New collectors often assume that 1st edition or early print runs will always be more valuable than 4th prints, and that assumption is correct—today. But the comparison becomes interesting over longer time horizons. A 1st print from an out-of-print set may be worth three times the price of a 4th print from the same set.

However, a 1st print from an aggressively reprinted set might only be worth 1.5 times the price of a 4th print, because 1st print copies themselves are more abundant. This creates an opportunity: 4th prints from the most heavily reprinted sets may outpace the appreciation of 4th prints from lightly-reprinted sets. The extreme supply of 4th prints from Prismatic Evolutions, for example, creates a deeper pool of future appreciation. It’s a counterintuitive dynamic, but one supported by the market data showing that reprinting intensity is inversely correlated with current pricing premiums between print runs.
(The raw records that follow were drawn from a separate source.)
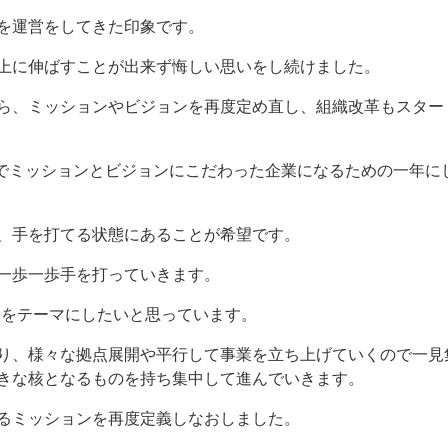
を運営をしてきた印象です。
上に伸ばすことが出来ず悔しい思いをし続けました。
ら、ミッションやビジョンを再度定め直し、組織改革もスター
の意味でミッションとビジョンにこだわった企業になるための一年
、手を打てる状態にあることが希望です。
一歩一歩手を打っていきます。
」をテーマにしたいと思っています。
り、様々な拠点展開や平行して事業を立ち上げていくので一見
きな核となるものを持ち集中して進んでいきます。
るミッションを再度定義しなおしました。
What Collectors Should Realistically Expect

Based on vintage card performance data, a reasonable expectation for 4th prints once reprinting ceases is an 8-12% annual appreciation rate. This assumes cards remain in pristine condition and that the broader Pokémon card market maintains its current health. That’s not explosive growth, but it represents solid long-term performance for a collectible asset. The forward-looking insight is that the next five to ten years will be transformative for 4th print value.

As the initial wave of reprinted 4th prints ages and players gradually move away from competitive play, the supply of high-grade copies will dwindle. Simultaneously, new collectors will continue entering the hobby, creating consistent demand. This supply-demand inversion is what fuels appreciation. The reprinting era we’re experiencing in 2025-2026 is temporary—and that temporality is precisely what makes 4th prints a viable long-term hold for collectors who can store them properly.

Conclusion

The long-term outlook for 4th print Pokémon cards is positive, provided you understand the timeline and the conditions required for that appreciation. These cards will likely remain flat or near-retail pricing for as long as reprinting continues, then begin steady appreciation once supply tightens. The market bifurcation we see today—with out-of-print cards climbing and in-print cards stagnating—will eventually include 4th prints in the appreciation column, probably within 3-5 years depending on when reprinting ceases.

The critical next step for anyone holding 4th prints is to ensure proper storage and condition preservation. Without pristine card condition, the appreciation thesis collapses. If you’re treating 4th prints as a long-term investment, handle them accordingly: store them in acid-free sleeves, keep them in climate-controlled environments, and avoid the temptation to play with or frequently handle cards you intend to hold for appreciation.